Uber's AI spend – and cutting human jobs in part because of it – is getting "harder to justify," Macdonald said.
What led to this "head exploding" realization?
Uber used Anthropic's Claude Code to handle 25% of the company's coding work last quarter, and it blew through its allocated 2026 AI budget in four months. That was because of rising "token" costs paid to Anthropic to use the technology, all while Uber incentivized engineers to use AI.

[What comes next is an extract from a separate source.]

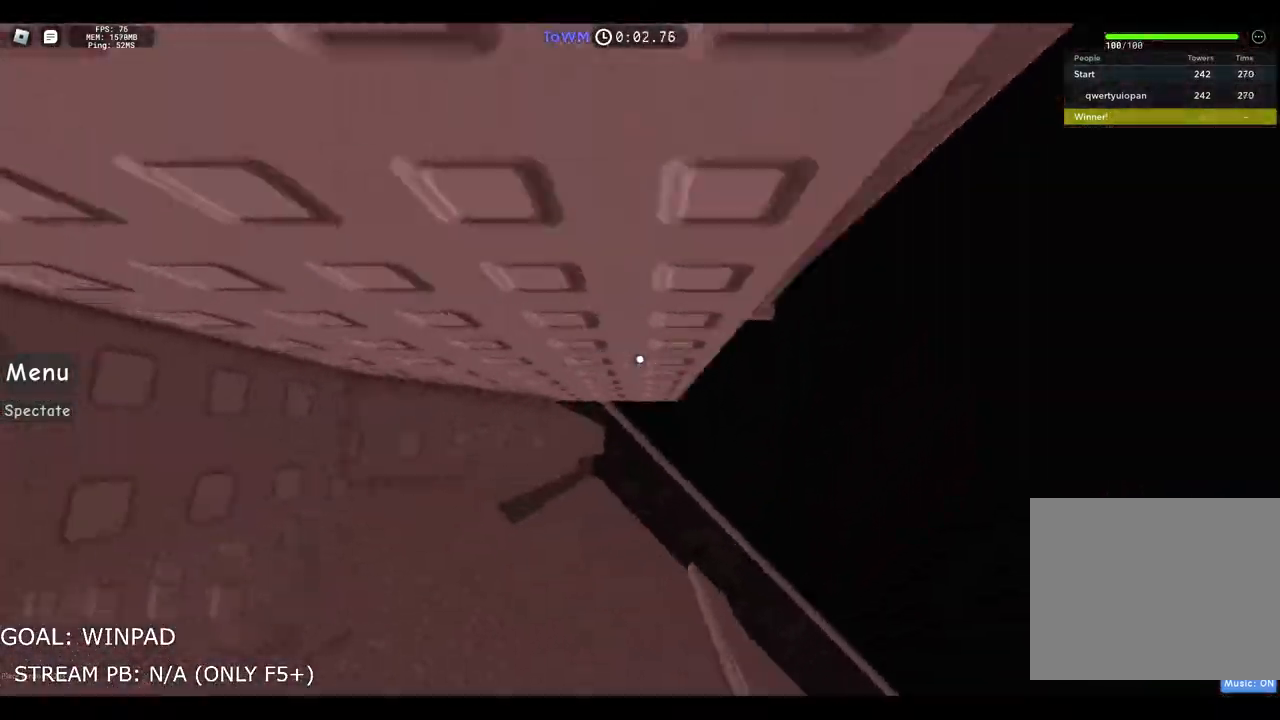
{"keys": ["w"], "events": [[83, "w", "down"], [183, "a", "up"]]}
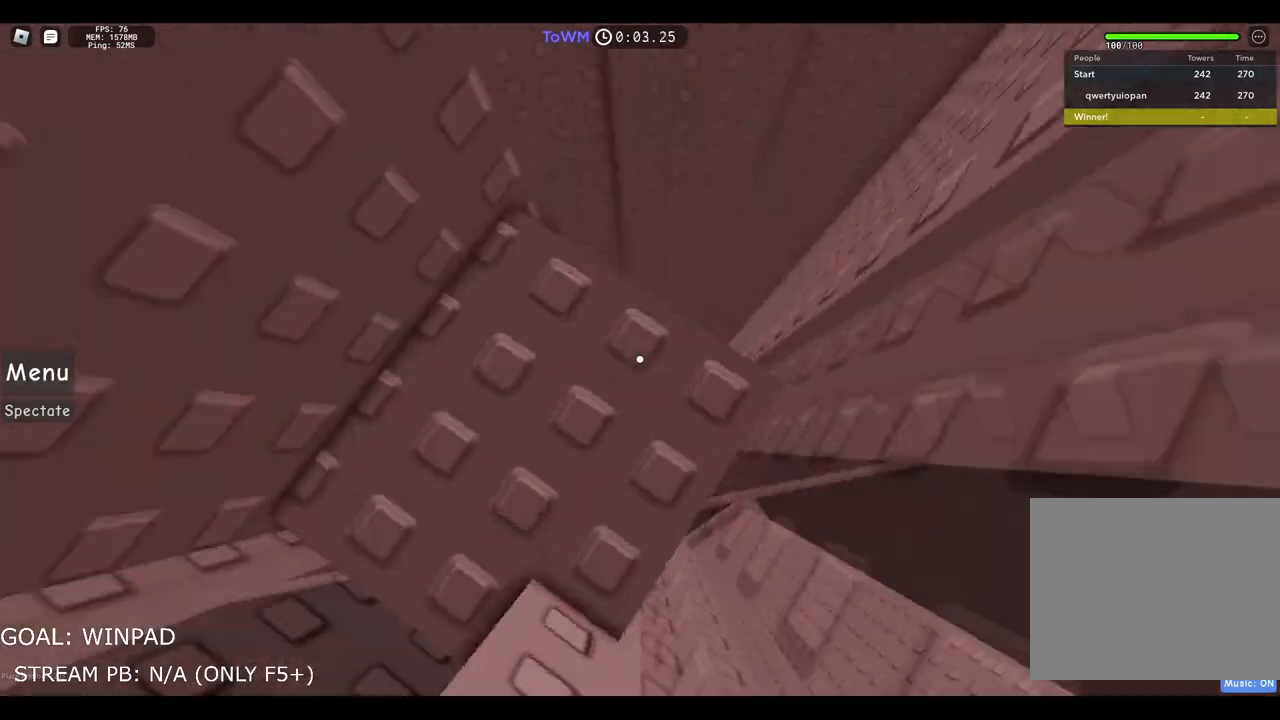
{"keys": ["d"], "events": [[17, "w", "up"], [100, "w", "down"], [333, "w", "up"], [400, "d", "down"]]}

Mind you, the company – which fancies itself an engineering business as much as anything else – does put AI to good work, using it to decide users' ride prices, drivers' most optimal routes, and other features that boost the company's margins. You could say the Uber app works better than it ever has.
But here's the rub...
Did Uber get 25% more productive and offer more features to users last quarter? Did projects that were previously on the cutting room floor get done? Did all the AI spending in the company's roughly $950 million research and development budget clearly pay off?
Macdonald asked his senior engineering leaders at Uber these questions.
The short answer is no...
As Macdonald said on the podcast...
That link is not there yet... It's very hard to draw a line between one of those stats and [say] we're actually producing like 25% more useful consumer features... Over the coming quarters and years, maybe that will become clearer, but today, it's hard, even if some of the underlying metrics are trending in a reality astronomical direction...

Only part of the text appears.